Handel composed Israel in Egypt soon after the opera season at the King's Theatre was cancelled due to a lack of subscribers. The oratorio was not well received by either the Daily Post, if contemporary reviews are to be believed, or the first audience. This was partly because of the exclusively scriptural text, which did not sit comfortably with some in a secular theatre, and partly because of the imbalance between the many (some might say relentless or incessant) dense choruses and double choruses, against the paucity of poignant and tuneful arias and duets for the popular ‘divas of the day’. Additionally, London audiences at that time were not used to such extensive sacred choral pieces presented as commercial entertainment; and it is likely that the opening dirge, in the original version of about thirty minutes in length, detailing the death of Joseph, and recognisably adapted from the funeral anthem for a recently deceased and much loved Queen (Handel no doubt wishing to give the piece a commercial life beyond its single outing at the Queen’s funeral), contributed to the failure of Israel in Egypt at its first performance. The second performance was shortened, and the work was subsequently revised by Handel, who augmented it with some Italian-style arias. Israel in Egypt and Messiah also share the unusual characteristic amongst Handel’s oratorios in that, unlike the others, they do not have casts of named characters singing dialogue and performing an un-staged drama. The work was published for the first time in 1771 (Parts II and III only) by the publishing house of Randall of London. Along with Messiah, it became a firm favourite with audiences at secular performances at the Crystal Palace in the later nineteenth century.

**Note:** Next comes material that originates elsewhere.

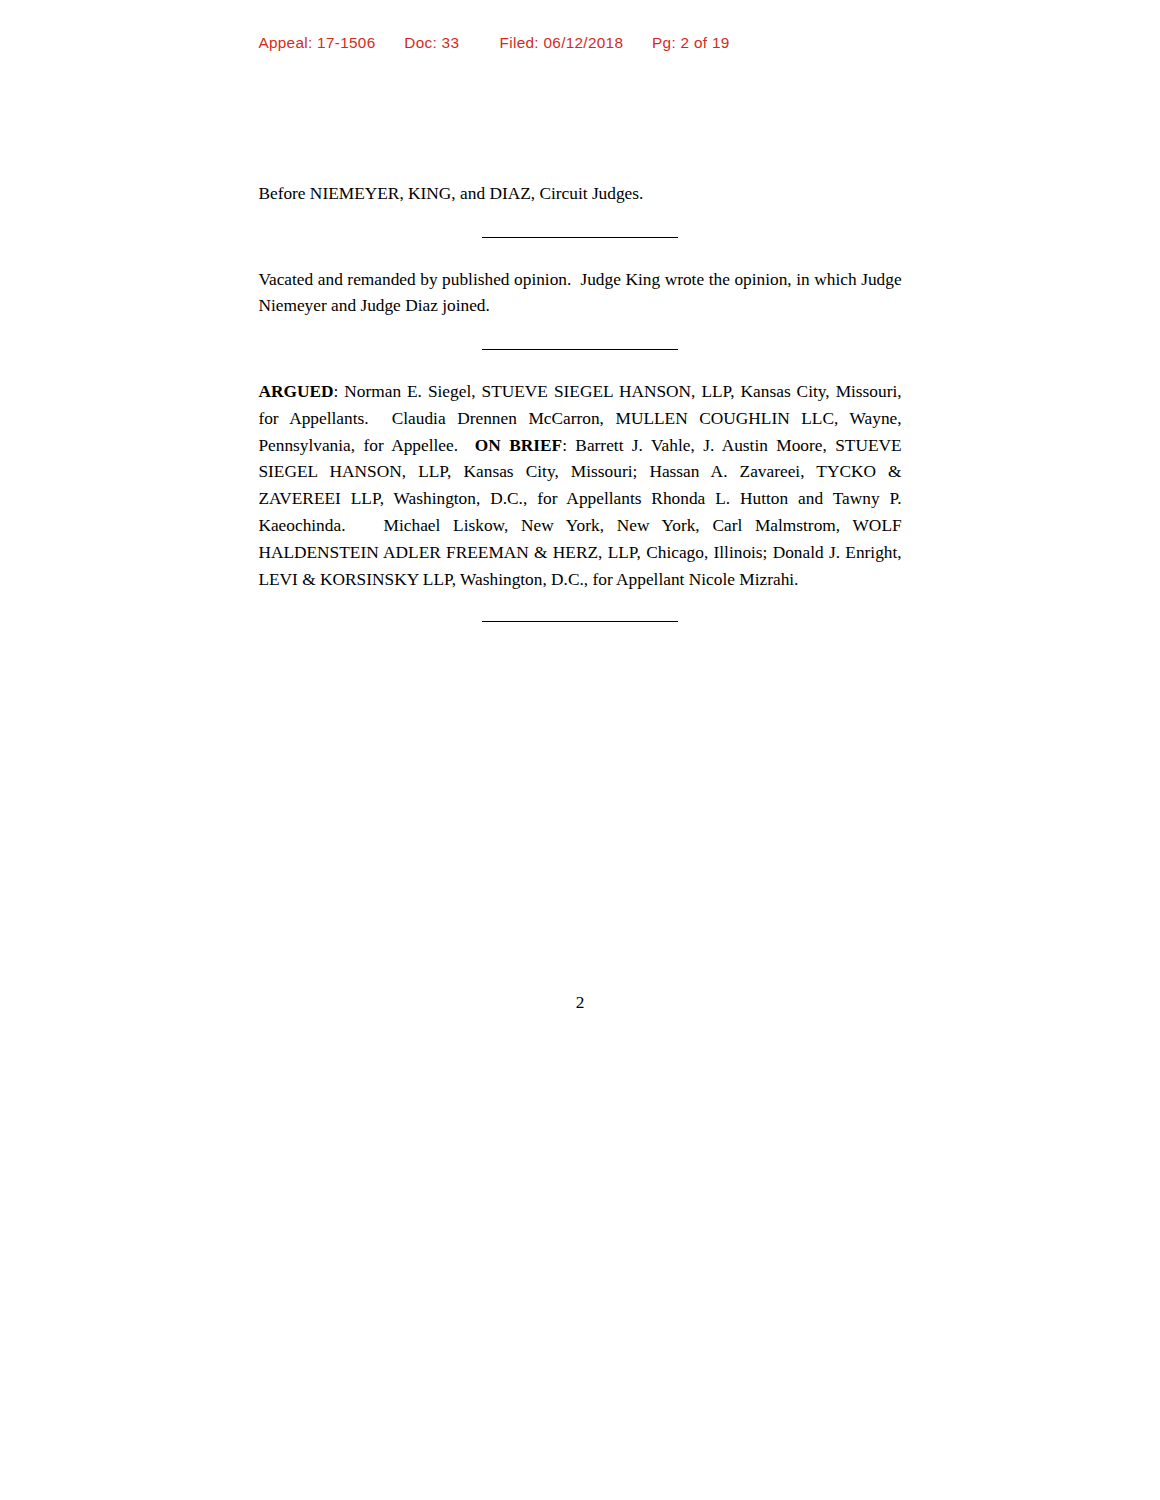Appeal: 17-1506 Doc: 33 Filed: 06/12/2018 Pg: 2 of 19
Before NIEMEYER, KING, and DIAZ, Circuit Judges.
Vacated and remanded by published opinion. Judge King wrote the opinion, in which Judge Niemeyer and Judge Diaz joined.
ARGUED: Norman E. Siegel, STUEVE SIEGEL HANSON, LLP, Kansas City, Missouri, for Appellants. Claudia Drennen McCarron, MULLEN COUGHLIN LLC, Wayne, Pennsylvania, for Appellee. ON BRIEF: Barrett J. Vahle, J. Austin Moore, STUEVE SIEGEL HANSON, LLP, Kansas City, Missouri; Hassan A. Zavareei, TYCKO & ZAVEREEI LLP, Washington, D.C., for Appellants Rhonda L. Hutton and Tawny P. Kaeochinda. Michael Liskow, New York, New York, Carl Malmstrom, WOLF HALDENSTEIN ADLER FREEMAN & HERZ, LLP, Chicago, Illinois; Donald J. Enright, LEVI & KORSINSKY LLP, Washington, D.C., for Appellant Nicole Mizrahi.
2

The speed at which Handel completed some of his compositions can be partly attributed to his propensity for blatant plagiarism and parodying (the copying/reworking of existing music), both of his own work and that of others. In his 2013 book, Music in the Castle of Heaven, Sir John Eliot Gardiner quotes, and then expands on the quotation from William Boyce at the top of the notes later in this programme: [In terms of the polishing of pebbles]…“the most blatant and in some ways baffling example of this practice occurs in his great oratorio Israel in Egypt. Of its thirty-nine numbers no fewer than sixteen owe a melodic motif (and sometimes a lot more besides) to four other composers – Alessandro Stradella (1639-1682), Johann Kaspar Kerll (1627-1693) and two rather obscure Italian composers, Dionigi Erba (1692-1730) and Francesco Urio (1631-1719). Some of their material clashes with Handel’s style, whilst some of it is frankly banal; but it seems to have acted like a trigger, detonating Handel’s creative processes. In every case he enriches and surpasses his models. The overall result is one of the most original and dramatically gripping sequences of choral/orchestral writing to have survived from the middle years of the eighteenth century.”
In writing Israel in Egypt, Handel stole heavily and shamelessly from Stradella’s wedding serenata Qual prodigio è ch’io miri?, and Erba’s Magnificat. Other composers Handel parodied in Israel in Egypt were Jean-Philippe Rameau (1683-1764), Nicolaus Strungk (1640-1700), Friedrich Zachow (1663-1712; a native to Handel’s home town of Halle) and Giovanni Gabrieli (c1556-1612). The music of these composers was almost certainly not generally known to London audiences at the time, if known at all, which suggests that they would have been entirely unaware of this plagiarising, assuming the work to be all brand new and original material by Handel himself.